--- INPUT MATERIAL ---

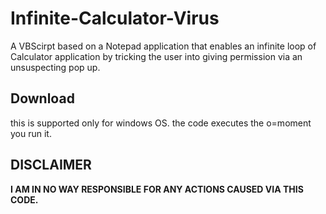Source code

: # Infinite-Calculator-Virus
A VBScirpt based on a Notepad application that enables an infinite loop of Calculator application by tricking the user into giving permission via an unsuspecting pop up.

## Download
this is supported only for windows OS. the code executes the o=moment you run it.


## DISCLAIMER
<b>
I AM IN NO WAY RESPONSIBLE FOR ANY ACTIONS CAUSED VIA THIS CODE. <b>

---

### WORK INSTRUCTIONS
Leave the images out and transcribe the remaining data above word for word.

### ANSWER BOX
Source code

: # Infinite-Calculator-Virus
A VBScirpt based on a Notepad application that enables an infinite loop of Calculator application by tricking the user into giving permission via an unsuspecting pop up.

## Download
this is supported only for windows OS. the code executes the o=moment you run it.


## DISCLAIMER
<b>
I AM IN NO WAY RESPONSIBLE FOR ANY ACTIONS CAUSED VIA THIS CODE. <b>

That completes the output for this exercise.